Sin embargo, la mayoría de ellas no resiste la presencia de oxígeno, por lo que su cultivo es muy complejo y requiere condiciones in vitro difíciles de lograr. Su supervivencia y beneficios dependen también de la interacción con otras bacterias, que son difíciles de identificar y reproducir.

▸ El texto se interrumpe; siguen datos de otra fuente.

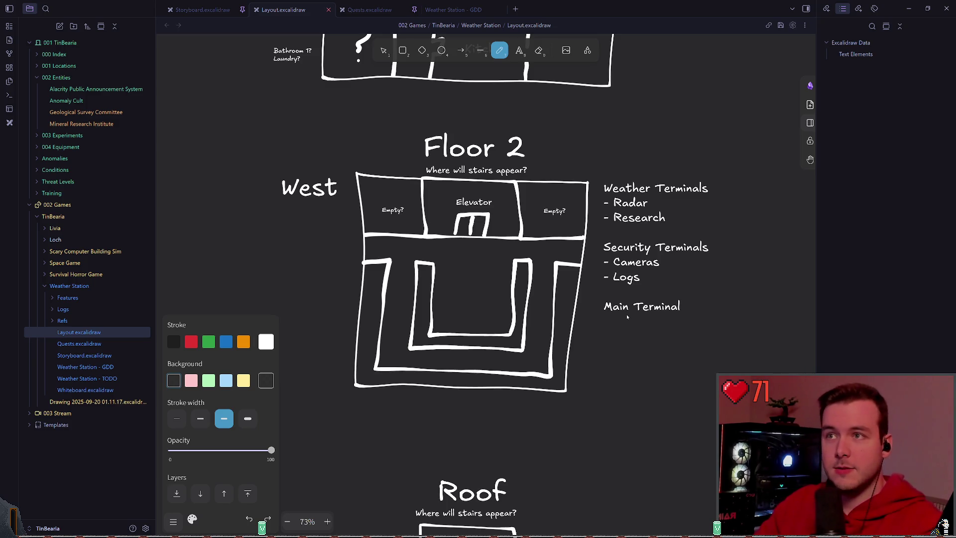
scroll(498, 210, "down", 3)
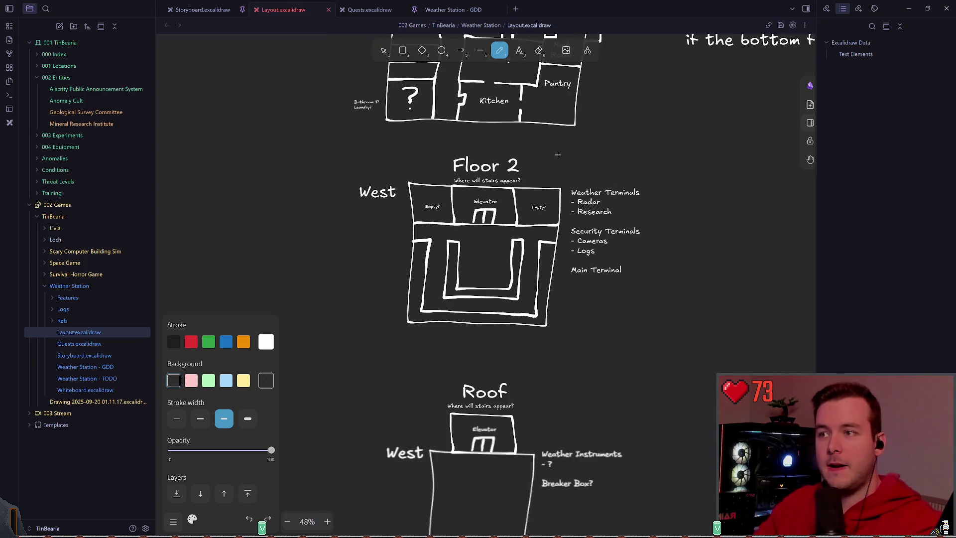
scroll(498, 210, "up", 4)
scroll(498, 211, "up", 3)
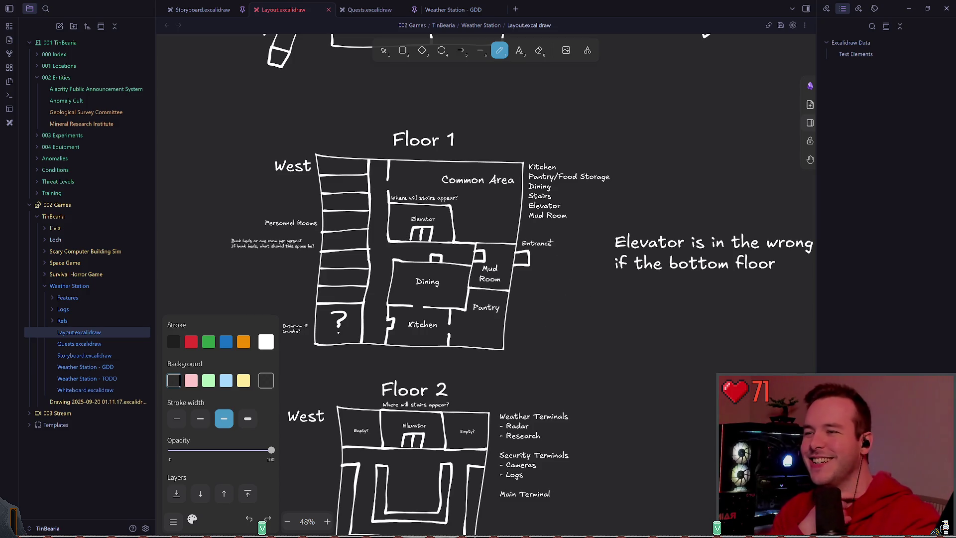
scroll(562, 236, "up", 1)
scroll(553, 209, "left", 1)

El trabajo de los científicos suecos identificó dos especies bacterianas (‘Faecalibacterium prausnitzii’ y ‘Desulfovibrio piger’) que interactúan entre sí a través de un mecanismo de intercambio de nutrientes que las convierte en socios indispensables. En concreto, ‘F. prausnitzii’ consume hidratos de carbono como la glucosa y produce lactato, que es usado por ‘D. piger’ para producir acetato, que, a su vez, es utilizado por ‘F. prausnitzii’ para producir butirato.
Este ácido graso es la principal fuente de energía para las células epiteliales del intestino. También contribuye en reducir la inflamación y mantener la integridad de la barrera intestinal. Más allá de su papel en el intestino, el butirato puede reducir la inflamación del hígado y ayudar a regular los niveles de glucosa en sangre y a controlar el equilibrio entre la ingesta y el gasto energético, cuya alteración conduciría al desarrollo de sobrepeso y obesidad.
Los investigadores suecos consiguieron aumentar la resistencia de ‘F. prausnitzii’ a un ambiente más rico en oxígeno, lo que facilitó la producción de esta bacteria in vitro. Cultivaron la bacteria en un biorreactor que simula el ambiente intestinal y aumentaron progresivamente los niveles de oxígeno, aislando las colonias que sobrevivieron a este tratamiento.
A través de la secuenciación de su genoma, identificaron varias mutaciones en ‘F. prausnitzii’ más tolerantes al oxígeno. Esto ayudó a producir cantidades suficientes de esta bacteria in vitro y realizar ensayos en roedores y humanos con las dos bacterias.
Otro aspecto considerado en el estudio fue la seguridad. “Los probióticos clásicos, pertenecientes en su mayoría a especies de los géneros ‘Lactobacillus’ y ‘Bifidobacterium’, tienen una historia de uso seguro en alimentación. Sin embargo, la seguridad del uso de las bacterias intestinales como probióticos debe evaluarse rigurosamente, pese a tratarse en muchos casos de bacterias comensales que conviven con nosotros”, explica Sanz.
El grupo de investigación sueco concluyó que la administración por vía oral de la combinación de las dos bacterias no ocasionaba efectos adversos en ratones y tampoco en los 50 voluntarios sanos que participaron en un ensayo clínico. El estudio también evaluó la capacidad de las bacterias administradas de colonizar, al menos de forma transitoria, el tracto intestinal.
Los autores detectaron la presencia de ADN de las bacterias ingeridas en algunos sujetos, pero no en todos los voluntarios. “Es razonable esperar que las bacterias administradas se integren más fácilmente en un ecosistema intestinal alterado por una enfermedad que en un ecosistema no dañado como el de individuos sanos, que debe resistir la colonización de bacterias ajenas”, indica Sanz.
“Estos resultados apoyan la idea de que reintroducir bacterias para reparar el ecosistema intestinal es una estrategia prometedora para promover la salud y controlar las enfermedades, aunque aún quedan grandes desafíos por superar”, apunta la científica del CSIC.
En su opinión, el mayor reto es la identificación y recreación de las interacciones microbianas previsiblemente beneficiosas para el organismo humano, así como el cultivo y preservación de estas bacterias fuera del intestino. Resolver estos retos será clave en la producción de la próxima generación de probióticos.
“Cada vez estamos más cerca de poder aprovechar nuestros microorganismos para mejorar la salud humana”, concluye la investigadora.